La méthode repose sur cinq étapes :
J'observe → Je visualise → J'agis → Je vérifie → J'apprécie
1. J'observe : identifier le problème
Avant de modifier un modèle, commencez par mesurer les performances.
Dans l'assemblage, ouvrez :
Évaluer > Évaluation de performance
Cet outil permet d'identifier rapidement les éléments qui pénalisent les performances.
2. Je visualise : comprendre l'origine du ralentissement
A. Trop de triangles graphiques
Consultez la liste des composants présentant un nombre important de triangles graphiques.
Un nombre élevé signifie généralement une géométrie très détaillée ou une qualité d'image trop élevée.
À surveiller particulièrement lorsque le nombre dépasse plusieurs centaines de milliers de triangles.
B. Trop d'apparences
Toujours dans l'évaluation de performance, vérifiez les documents contenant un grand nombre d'apparences.
Les textures, matériaux graphiques et apparences appliquées aux faces augmentent le temps de chargement et d'affichage.
C. Trop de contraintes
Observez le nombre de contraintes de premier niveau.
Un assemblage contenant de nombreuses contraintes ou des contraintes complexes demande davantage de calculs à chaque reconstruction.
D. Les pièces les plus longues à reconstruire
Ouvrez :
Évaluer > Visualisation de l'assemblage
Affichez le temps de reconstruction afin d'identifier les composants les plus coûteux.
Quelques pièces seulement sont souvent responsables de la majorité du temps de calcul.
3. J'agis : optimiser le modèle
Réduire le nombre de triangles graphiques
Ouvrez les pièces concernées.
Dans les propriétés du document, réduisez la qualité d'image lorsque le niveau de détail n'est pas nécessaire.
Une qualité d'image adaptée diminue le poids graphique du modèle sans modifier sa géométrie.
Simplifier les apparences
Privilégiez les couleurs simples plutôt que les textures.
Appliquez les apparences au niveau des pièces, des corps plutôt qu'au niveau des faces, afin de limiter le nombre d'informations graphiques à gérer.
Optimiser les contraintes
Supprimez les contraintes inutiles.
Évitez les sur-contraintes et privilégiez des contraintes simples.
Lorsque cela est possible, remplacez plusieurs contraintes par un alignement d'axes ou une solution plus directe.
Bloquer les reconstructions inutiles
Pour les pièces terminées, utilisez la barre de blocage.
Les fonctions situées au-dessus de cette barre ne sont plus reconstruites, ce qui réduit le temps de recalcul tout en évitant les modifications accidentelles.
Cette méthode est particulièrement efficace sur les pièces stabilisées.
4. Je vérifie : mesurer le résultat
Après chaque optimisation, relancez l'Évaluation de performance.
Vérifiez que :
- les composants optimisés ne figurent plus parmi les plus pénalisants ;
- le nombre de triangles a diminué ;
- le nombre de contraintes de premier niveau est plus faible ;
- le temps de reconstruction a été réduit dans la Visualisation de l'assemblage.

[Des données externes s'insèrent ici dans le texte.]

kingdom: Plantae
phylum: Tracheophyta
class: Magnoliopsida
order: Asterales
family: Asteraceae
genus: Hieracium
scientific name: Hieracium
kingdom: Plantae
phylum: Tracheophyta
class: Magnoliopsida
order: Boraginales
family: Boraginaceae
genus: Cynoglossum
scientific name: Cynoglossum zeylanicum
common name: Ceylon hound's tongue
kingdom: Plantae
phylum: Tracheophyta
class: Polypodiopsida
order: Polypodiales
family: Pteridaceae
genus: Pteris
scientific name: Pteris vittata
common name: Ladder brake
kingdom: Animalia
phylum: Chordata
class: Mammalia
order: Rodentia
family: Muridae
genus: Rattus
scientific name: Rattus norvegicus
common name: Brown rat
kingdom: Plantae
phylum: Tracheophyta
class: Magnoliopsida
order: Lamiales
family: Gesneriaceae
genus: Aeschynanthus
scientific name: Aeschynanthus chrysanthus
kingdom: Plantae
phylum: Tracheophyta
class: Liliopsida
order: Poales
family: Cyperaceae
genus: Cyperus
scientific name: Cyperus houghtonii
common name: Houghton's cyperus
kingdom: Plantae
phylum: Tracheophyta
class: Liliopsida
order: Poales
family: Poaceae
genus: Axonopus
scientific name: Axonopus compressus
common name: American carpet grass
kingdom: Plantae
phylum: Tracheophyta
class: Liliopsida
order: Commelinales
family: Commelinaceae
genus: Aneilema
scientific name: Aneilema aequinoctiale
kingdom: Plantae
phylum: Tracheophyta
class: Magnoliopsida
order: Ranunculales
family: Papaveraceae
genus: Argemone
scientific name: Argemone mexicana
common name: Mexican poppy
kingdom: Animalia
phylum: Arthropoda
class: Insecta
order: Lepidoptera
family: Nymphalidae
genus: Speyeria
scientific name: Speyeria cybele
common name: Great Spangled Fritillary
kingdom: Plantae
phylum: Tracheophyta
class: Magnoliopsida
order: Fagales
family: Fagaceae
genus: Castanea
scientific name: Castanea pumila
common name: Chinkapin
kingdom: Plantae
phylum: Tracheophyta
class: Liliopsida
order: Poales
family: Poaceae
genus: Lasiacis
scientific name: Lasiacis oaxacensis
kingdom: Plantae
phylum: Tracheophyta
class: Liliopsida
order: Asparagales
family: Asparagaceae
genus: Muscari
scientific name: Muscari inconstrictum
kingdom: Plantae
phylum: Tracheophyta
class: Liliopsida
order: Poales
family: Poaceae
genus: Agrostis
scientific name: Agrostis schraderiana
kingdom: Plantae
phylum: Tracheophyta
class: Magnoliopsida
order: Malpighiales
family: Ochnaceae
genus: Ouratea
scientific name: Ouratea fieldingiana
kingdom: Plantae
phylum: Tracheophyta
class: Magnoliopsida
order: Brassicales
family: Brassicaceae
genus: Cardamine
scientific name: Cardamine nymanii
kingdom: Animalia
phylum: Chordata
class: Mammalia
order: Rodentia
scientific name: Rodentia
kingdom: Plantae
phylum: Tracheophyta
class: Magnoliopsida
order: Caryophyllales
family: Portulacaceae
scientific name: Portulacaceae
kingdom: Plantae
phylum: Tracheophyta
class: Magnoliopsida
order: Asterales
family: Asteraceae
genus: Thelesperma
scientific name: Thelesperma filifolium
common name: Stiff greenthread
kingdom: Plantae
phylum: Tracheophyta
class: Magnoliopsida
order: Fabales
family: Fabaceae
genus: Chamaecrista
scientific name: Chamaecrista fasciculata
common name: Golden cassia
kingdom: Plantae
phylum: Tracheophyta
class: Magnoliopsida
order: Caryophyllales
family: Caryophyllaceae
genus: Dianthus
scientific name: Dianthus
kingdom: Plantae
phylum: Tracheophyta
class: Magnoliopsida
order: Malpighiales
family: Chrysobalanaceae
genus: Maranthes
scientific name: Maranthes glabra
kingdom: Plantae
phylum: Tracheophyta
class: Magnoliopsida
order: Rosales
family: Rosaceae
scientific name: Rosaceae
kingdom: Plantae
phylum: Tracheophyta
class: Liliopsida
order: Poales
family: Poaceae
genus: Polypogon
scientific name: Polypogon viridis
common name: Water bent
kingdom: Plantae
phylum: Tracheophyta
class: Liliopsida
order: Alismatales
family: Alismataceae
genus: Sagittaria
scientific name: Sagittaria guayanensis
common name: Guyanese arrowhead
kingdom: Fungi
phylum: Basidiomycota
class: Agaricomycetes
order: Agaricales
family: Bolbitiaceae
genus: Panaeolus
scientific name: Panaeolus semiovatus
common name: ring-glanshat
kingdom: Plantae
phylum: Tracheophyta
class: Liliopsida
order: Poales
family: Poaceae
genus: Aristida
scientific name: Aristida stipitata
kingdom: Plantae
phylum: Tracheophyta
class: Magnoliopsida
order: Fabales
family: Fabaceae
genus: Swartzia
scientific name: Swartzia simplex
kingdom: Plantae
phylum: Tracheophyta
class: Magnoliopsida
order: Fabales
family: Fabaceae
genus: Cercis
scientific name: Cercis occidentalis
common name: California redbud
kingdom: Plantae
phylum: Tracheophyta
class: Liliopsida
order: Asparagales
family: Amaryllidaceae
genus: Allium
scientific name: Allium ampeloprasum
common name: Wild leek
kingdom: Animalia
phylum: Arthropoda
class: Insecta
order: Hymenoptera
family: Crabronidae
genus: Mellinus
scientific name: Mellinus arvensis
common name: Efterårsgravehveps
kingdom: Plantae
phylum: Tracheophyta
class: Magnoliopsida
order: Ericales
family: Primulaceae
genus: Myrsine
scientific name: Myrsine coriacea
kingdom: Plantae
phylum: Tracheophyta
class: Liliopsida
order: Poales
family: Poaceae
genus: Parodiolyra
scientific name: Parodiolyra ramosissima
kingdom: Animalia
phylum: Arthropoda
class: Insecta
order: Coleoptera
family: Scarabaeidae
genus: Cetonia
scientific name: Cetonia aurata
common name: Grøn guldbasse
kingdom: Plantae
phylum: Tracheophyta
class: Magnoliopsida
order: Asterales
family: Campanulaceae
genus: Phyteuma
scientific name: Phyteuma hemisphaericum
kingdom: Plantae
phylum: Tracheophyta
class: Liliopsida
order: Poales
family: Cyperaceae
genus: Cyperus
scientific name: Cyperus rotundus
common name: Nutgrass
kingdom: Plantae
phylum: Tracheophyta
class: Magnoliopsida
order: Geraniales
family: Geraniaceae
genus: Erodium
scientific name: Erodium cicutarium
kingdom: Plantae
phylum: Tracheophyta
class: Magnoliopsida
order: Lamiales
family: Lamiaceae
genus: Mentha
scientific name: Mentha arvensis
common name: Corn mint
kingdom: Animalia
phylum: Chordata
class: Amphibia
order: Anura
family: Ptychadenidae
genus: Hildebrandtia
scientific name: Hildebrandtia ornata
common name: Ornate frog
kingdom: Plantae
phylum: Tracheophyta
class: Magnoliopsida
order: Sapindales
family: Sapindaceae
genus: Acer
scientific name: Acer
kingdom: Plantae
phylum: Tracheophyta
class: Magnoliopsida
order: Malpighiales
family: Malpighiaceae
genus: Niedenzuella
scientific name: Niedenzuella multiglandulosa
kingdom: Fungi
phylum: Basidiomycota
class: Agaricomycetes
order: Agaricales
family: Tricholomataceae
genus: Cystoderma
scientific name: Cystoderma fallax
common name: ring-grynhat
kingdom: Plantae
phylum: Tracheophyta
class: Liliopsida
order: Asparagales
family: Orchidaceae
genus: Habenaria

L'objectif est de mesurer les gains après chaque action plutôt que de modifier plusieurs paramètres simultanément.
5. J'apprécie : constater les gains
Une optimisation réussie apporte généralement plusieurs bénéfices :
- ouverture plus rapide des assemblages ;
- navigation plus fluide ;
- reconstructions plus rapides ;
- mises en plan plus réactives ;
- fichiers plus légers lorsque la qualité graphique est adaptée.
Même quelques optimisations ciblées peuvent avoir un impact significatif sur les performances globales.